EXTRACTED INFORMATION Block Start
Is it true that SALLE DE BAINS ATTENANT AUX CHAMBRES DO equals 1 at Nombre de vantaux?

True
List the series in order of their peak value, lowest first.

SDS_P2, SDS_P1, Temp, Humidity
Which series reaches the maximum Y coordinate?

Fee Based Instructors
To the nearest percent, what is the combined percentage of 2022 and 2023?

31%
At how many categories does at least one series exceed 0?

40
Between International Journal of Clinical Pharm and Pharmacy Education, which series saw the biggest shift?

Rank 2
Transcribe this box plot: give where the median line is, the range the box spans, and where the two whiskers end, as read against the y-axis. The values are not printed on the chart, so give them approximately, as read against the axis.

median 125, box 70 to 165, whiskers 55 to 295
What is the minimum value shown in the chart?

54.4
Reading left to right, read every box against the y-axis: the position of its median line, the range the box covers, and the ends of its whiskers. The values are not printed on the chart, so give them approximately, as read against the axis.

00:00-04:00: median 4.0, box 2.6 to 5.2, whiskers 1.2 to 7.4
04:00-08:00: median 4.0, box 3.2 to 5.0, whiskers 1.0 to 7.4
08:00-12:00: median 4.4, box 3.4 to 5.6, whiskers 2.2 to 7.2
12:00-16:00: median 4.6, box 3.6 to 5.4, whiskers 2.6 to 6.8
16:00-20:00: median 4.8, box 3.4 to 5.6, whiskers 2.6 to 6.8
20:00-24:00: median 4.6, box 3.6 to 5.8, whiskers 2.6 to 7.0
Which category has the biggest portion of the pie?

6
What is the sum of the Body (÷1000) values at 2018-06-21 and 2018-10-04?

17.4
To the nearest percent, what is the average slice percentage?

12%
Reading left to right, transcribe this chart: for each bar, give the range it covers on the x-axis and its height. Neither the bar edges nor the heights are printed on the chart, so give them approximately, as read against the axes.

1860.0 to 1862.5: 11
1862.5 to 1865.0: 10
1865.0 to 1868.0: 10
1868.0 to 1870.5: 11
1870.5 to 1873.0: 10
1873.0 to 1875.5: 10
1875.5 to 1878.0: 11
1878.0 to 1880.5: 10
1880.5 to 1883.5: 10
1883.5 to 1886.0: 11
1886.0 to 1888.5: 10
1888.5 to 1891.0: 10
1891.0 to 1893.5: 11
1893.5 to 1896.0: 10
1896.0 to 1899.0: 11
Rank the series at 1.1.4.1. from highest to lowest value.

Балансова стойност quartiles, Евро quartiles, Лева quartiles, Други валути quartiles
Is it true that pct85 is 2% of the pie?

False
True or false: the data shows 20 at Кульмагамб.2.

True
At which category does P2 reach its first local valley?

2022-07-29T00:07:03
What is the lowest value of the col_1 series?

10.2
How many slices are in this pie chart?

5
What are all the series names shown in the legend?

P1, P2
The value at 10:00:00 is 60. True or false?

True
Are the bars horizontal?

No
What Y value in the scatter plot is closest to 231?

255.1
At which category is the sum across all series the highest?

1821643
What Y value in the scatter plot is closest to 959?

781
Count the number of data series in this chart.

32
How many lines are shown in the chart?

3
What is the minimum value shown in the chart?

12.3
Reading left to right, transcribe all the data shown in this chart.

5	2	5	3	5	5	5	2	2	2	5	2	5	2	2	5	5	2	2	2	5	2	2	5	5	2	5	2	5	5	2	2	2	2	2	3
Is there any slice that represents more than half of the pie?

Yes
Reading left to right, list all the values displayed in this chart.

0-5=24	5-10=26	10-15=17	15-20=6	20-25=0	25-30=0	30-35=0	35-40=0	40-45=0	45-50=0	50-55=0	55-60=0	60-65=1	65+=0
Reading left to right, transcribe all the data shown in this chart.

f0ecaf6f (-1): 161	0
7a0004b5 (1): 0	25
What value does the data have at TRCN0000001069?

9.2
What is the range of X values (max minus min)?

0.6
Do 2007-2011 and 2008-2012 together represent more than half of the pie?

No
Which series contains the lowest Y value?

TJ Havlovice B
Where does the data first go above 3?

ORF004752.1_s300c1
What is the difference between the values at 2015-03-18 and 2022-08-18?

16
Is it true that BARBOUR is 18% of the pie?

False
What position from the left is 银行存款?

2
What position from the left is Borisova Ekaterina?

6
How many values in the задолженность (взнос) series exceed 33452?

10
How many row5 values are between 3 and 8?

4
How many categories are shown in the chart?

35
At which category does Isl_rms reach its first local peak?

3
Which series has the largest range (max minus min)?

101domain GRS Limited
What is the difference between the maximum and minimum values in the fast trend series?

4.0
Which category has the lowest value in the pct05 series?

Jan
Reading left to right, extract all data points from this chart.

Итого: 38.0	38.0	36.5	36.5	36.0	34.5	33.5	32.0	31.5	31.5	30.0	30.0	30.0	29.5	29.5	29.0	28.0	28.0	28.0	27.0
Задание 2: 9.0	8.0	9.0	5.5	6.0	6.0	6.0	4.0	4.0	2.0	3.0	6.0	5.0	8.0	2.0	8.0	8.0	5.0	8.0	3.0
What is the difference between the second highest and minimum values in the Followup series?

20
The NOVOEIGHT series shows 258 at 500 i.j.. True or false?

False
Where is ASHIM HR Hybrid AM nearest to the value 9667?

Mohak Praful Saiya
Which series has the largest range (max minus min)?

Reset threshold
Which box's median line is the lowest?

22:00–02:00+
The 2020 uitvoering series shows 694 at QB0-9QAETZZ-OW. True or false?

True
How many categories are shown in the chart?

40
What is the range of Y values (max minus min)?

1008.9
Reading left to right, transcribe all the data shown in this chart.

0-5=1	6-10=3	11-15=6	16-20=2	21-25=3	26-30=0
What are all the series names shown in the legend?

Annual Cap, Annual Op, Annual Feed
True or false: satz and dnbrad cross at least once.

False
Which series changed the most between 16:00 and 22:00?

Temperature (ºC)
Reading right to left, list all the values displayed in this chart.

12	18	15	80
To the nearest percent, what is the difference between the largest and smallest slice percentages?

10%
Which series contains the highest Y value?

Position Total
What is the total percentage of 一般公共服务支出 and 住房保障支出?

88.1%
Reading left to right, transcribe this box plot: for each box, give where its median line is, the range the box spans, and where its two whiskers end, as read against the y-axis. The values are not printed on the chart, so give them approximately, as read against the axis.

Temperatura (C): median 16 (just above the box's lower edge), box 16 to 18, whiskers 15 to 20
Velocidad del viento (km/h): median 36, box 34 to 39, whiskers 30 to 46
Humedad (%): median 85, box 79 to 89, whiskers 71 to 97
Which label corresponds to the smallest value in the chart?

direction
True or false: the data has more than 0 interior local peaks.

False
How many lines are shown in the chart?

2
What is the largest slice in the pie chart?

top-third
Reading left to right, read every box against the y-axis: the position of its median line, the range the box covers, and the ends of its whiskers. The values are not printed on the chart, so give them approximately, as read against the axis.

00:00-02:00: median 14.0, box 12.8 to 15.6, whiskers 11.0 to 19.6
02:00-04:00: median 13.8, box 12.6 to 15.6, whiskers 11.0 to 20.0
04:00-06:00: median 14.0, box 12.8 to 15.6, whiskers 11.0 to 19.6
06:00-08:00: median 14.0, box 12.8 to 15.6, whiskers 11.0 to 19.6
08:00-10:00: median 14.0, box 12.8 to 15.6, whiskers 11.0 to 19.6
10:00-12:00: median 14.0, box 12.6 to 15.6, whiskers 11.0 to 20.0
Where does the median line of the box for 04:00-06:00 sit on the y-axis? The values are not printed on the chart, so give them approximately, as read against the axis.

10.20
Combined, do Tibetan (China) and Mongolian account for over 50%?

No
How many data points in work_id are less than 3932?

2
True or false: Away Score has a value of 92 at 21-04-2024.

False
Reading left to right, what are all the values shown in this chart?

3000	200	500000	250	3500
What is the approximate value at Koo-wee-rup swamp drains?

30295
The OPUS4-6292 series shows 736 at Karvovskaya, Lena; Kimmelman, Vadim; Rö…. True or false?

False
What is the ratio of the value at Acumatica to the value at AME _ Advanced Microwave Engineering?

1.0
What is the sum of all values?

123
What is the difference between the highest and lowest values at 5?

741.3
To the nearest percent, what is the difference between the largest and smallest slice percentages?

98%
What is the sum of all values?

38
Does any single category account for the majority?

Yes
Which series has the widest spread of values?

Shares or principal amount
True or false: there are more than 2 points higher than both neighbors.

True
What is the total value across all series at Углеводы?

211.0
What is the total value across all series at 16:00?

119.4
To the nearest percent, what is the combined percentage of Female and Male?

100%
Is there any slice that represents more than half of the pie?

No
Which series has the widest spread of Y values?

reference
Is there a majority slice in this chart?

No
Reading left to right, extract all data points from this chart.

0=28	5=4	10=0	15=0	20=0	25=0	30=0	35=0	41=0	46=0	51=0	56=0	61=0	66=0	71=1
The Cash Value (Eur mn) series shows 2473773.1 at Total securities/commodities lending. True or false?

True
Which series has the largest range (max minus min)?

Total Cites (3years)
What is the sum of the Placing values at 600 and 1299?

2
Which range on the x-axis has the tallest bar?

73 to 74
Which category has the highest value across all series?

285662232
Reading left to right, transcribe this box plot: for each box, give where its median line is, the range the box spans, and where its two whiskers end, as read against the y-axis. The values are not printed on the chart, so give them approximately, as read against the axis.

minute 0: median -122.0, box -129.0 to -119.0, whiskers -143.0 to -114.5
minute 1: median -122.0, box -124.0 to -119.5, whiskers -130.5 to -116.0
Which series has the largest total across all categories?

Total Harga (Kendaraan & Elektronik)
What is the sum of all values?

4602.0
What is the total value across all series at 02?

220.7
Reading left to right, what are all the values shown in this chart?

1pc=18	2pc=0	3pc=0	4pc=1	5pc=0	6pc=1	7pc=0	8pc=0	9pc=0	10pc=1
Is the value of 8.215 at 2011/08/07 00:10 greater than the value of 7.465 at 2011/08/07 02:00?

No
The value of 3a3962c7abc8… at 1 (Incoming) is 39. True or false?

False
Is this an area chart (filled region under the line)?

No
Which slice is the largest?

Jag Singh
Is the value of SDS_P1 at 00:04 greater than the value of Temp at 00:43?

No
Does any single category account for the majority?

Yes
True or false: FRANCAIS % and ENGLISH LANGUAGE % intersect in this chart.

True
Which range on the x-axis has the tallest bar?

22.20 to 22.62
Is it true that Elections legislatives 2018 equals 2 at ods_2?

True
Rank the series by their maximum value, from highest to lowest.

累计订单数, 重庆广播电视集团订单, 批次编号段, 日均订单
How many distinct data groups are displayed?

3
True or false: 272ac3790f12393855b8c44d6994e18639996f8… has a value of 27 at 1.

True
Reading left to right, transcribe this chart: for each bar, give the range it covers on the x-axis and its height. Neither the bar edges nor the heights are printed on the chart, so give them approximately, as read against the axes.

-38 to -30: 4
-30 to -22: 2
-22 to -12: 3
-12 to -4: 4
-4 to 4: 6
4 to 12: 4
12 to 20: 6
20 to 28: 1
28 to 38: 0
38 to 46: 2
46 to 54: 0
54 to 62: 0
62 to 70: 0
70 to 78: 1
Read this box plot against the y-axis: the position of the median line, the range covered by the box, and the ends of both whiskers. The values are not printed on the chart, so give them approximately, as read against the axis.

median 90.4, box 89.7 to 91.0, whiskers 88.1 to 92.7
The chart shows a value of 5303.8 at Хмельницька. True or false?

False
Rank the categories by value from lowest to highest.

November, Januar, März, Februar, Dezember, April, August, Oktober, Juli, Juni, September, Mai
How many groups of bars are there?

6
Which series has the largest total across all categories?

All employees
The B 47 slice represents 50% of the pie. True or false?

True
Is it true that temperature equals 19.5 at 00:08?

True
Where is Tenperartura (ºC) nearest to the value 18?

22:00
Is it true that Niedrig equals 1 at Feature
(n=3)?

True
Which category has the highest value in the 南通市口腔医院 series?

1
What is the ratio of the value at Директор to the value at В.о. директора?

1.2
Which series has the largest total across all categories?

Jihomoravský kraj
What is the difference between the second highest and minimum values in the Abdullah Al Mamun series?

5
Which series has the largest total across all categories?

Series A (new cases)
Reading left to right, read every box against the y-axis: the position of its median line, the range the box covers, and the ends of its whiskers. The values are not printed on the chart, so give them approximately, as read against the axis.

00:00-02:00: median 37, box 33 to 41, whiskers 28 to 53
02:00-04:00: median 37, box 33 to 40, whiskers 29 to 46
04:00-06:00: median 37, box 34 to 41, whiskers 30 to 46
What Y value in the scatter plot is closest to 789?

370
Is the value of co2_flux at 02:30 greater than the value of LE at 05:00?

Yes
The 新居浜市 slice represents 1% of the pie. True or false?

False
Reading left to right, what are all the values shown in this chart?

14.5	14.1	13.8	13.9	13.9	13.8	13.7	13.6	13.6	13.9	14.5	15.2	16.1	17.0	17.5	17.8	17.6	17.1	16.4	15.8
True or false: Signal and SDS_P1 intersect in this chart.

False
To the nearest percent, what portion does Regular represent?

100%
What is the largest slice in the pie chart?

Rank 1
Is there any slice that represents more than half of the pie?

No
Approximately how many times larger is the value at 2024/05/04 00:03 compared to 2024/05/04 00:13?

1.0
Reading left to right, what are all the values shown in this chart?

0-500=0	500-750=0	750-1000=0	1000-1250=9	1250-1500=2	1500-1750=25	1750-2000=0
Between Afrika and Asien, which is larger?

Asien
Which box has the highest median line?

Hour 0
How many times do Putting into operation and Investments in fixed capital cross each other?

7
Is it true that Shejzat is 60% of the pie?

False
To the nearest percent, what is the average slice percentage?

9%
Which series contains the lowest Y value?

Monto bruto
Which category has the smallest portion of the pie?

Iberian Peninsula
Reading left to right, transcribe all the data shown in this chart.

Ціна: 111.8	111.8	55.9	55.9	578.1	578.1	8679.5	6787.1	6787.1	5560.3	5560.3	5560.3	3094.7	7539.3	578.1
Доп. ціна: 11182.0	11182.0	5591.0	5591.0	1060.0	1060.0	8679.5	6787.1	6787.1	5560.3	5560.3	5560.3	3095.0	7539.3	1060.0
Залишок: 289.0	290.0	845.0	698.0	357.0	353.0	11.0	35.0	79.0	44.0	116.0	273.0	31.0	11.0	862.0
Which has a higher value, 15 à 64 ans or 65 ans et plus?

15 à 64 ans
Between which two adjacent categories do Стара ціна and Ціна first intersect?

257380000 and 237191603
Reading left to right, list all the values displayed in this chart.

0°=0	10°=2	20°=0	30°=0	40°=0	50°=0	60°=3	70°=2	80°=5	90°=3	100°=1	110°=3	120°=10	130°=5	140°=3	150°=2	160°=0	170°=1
EXTRACTED INFORMATION Block End
Output the stored entries verbatim from the first line through the line containing "Transcribe this box plot: give", including both ends. Give nothing beyond those lines.

■ WRITTEN RESPONSE ■
Is it true that SALLE DE BAINS ATTENANT AUX CHAMBRES DO equals 1 at Nombre de vantaux?

True
List the series in order of their peak value, lowest first.

SDS_P2, SDS_P1, Temp, Humidity
Which series reaches the maximum Y coordinate?

Fee Based Instructors
To the nearest percent, what is the combined percentage of 2022 and 2023?

31%
At how many categories does at least one series exceed 0?

40
Between International Journal of Clinical Pharm and Pharmacy Education, which series saw the biggest shift?

Rank 2
Transcribe this box plot: give where the median line is, the range the box spans, and where the two whiskers end, as read against the y-axis. The values are not printed on the chart, so give them approximately, as read against the axis.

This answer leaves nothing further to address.